Eles recentemente realizaram um ensaio clínico randomizado que mostrou que uma dieta paleolítica pode melhorar a fadiga, a qualidade de vida e a função motora dominante nas pessoas com esclerose múltipla progressiva. Dr. Wahls e sua equipe acreditam que uma dieta Paleo deve ser considerada como um potencial tratamento para esclerose múltipla e usado em adição a outras terapias disponíveis.

Outros especialistas auto-imunes também sugerem que, para entender a causa subjacente dos problemas auto-imunes, os pacientes precisam doar seus dados e trabalhar para encontrar temas comuns que possam apontar para uma causa.

A Transparency Life Sciences (TLS) é uma empresa que reconhece o potencial do compartilhamento de dados. Ele usa estratégias de crowdsourcing e inovação aberta e muitas vezes é capaz de reduzir os custos de ensaios clínicos, considerando a entrada do paciente. Uma estratégia que a empresa oferece inclui testes virtuais. Isso reduz a necessidade de visitar locais clínicos distantes e permite que todos participem. O TLS tem vários projetos de pesquisa em andamento, desde a exploração da aceitação da telemedicina em pacientes com DII até o estudo dos efeitos do lisinopril (um inibidor da ECA) em pacientes com EM.

Documentando o sucesso e dando esperança

Embora muitos considerem incuráveis ​​doenças auto-imunes, há muitos outros que pretendem ter melhorado drasticamente sua condição depois de terem implementado certas mudanças de vida. Esses casos costumam ser considerados anedotas, sem qualquer tipo de rigor científico. A tecnologia digital pode ajudar a registrar e estudar indivíduos bem-sucedidos e usá-los como estudos de caso que potencialmente poderiam validar certas abordagens para o tratamento de doenças autoimunes.

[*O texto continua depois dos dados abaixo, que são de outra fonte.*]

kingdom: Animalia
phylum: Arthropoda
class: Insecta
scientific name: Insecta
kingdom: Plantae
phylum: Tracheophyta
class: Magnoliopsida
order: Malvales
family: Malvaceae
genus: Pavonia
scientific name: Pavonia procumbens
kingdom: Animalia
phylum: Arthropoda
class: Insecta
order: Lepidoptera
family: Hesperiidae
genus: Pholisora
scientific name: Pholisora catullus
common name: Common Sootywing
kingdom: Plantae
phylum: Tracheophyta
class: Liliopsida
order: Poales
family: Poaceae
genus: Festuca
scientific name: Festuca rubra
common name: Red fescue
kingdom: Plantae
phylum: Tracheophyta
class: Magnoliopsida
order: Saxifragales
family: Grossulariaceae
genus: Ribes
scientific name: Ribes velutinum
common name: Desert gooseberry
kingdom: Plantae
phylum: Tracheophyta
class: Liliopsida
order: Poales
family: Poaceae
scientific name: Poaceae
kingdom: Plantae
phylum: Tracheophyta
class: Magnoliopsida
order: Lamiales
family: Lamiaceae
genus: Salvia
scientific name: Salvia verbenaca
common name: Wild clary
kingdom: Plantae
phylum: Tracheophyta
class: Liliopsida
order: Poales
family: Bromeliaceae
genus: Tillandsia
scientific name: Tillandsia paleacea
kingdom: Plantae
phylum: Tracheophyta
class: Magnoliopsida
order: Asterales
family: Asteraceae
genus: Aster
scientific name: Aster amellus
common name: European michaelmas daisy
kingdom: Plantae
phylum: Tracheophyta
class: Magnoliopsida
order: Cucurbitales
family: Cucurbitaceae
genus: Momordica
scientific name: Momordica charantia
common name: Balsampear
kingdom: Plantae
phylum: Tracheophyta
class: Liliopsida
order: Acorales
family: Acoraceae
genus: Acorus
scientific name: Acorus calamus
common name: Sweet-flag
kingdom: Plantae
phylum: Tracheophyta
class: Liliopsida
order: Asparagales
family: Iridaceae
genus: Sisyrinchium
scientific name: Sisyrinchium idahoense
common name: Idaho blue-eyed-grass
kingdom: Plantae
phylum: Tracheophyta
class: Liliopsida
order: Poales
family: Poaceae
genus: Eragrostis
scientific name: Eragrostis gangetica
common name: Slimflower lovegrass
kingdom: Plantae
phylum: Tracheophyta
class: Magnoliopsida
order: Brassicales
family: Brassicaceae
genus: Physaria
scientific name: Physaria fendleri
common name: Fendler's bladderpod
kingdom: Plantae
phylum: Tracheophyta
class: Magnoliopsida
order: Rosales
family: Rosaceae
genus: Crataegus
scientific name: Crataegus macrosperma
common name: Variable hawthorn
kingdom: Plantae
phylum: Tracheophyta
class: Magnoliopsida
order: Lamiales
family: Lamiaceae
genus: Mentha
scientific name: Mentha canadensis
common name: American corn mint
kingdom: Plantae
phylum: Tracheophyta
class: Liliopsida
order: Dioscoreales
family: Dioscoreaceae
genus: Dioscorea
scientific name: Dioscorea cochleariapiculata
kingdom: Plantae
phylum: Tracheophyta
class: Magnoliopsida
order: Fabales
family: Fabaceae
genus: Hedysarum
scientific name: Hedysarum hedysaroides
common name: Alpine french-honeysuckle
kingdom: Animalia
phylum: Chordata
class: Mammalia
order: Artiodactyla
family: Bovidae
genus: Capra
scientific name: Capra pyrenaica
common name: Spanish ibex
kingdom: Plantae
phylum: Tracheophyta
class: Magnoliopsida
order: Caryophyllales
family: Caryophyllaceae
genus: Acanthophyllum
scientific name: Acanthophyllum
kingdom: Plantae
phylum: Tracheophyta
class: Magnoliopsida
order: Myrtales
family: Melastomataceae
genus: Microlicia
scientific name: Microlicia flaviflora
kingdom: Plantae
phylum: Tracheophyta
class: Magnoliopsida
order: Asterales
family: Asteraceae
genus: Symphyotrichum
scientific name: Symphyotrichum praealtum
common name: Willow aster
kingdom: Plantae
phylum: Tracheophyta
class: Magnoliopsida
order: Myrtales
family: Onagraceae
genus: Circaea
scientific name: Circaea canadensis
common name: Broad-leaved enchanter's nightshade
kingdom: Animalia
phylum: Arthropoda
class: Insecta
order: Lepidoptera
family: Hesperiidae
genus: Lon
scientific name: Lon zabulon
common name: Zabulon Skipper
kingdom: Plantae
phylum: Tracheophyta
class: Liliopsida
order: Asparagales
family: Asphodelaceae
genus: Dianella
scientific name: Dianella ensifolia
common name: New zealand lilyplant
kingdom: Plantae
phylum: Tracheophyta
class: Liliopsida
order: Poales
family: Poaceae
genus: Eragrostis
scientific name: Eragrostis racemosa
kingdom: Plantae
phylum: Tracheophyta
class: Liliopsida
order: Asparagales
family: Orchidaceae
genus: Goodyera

Se as pessoas que melhoram são cientificamente estudadas, os cientistas podem descobrir quais são as modalidades de tratamento eficazes. Infelizmente, poucos estudos rigorosos e bem documentados foram executados até o momento. Pesquisas sobre autoimunidade foram amplamente fragmentadas em diferentes comunidades, por isso requer um elemento unificador para transcender diferentes silos impeditivos e reunir conhecimento comum. A Dra. Martha Herbert, da Harvard Medical School, insta a comunidade médica a examinar cuidadosamente o ambiente e a nutrição dos pacientes com doenças autoimunes, bem como a identificar por que a recuperação ocorre em certos indivíduos. O seu trabalho centra-se principalmente nos distúrbios da tiróide e autismo (que também tem sido associado à inflamação do corpo) e examina o papel das proteínas alimentares na autoimunidade. Através da recolha de dados, potenciais estratégias de remediação auto-imune de base ampla podem ser descobertas e desenvolvidas.

> Fontes

> Irlandês A, Erickson C, Wahls T, Snetselaar L, Darling W. Avaliação aleatória do controle experimental de uma intervenção dietética paleolítica modificada no tratamento da esclerose múltipla recidivante-remitente: um estudo piloto. Doença Neurológica e Neuromuscular Degenerativa , 2017; 7: 1-17.

> Kamada N, Seo S, Chen G, Nunez G. Papel da microbiota intestinal na imunidade e doença inflamatória. Nature Reviews Immunology , 2013; 13 (5): 321-335.

> Kharrazian D, Herbert M, Vojdani. Reatividade imunológica usando anticorpos monoclonais e policlonais de locais-alvo auto-imunes da tireoide com proteínas dietéticas. Journal of Thyroid Research, 2017

> Kosiewicz M, Chhabra A, P Alard, Dryden G. Relação entre microbiota intestinal e desenvolvimento de doença associada a células T. FEBS Letters , 2014; 588 (22): 4195-4206.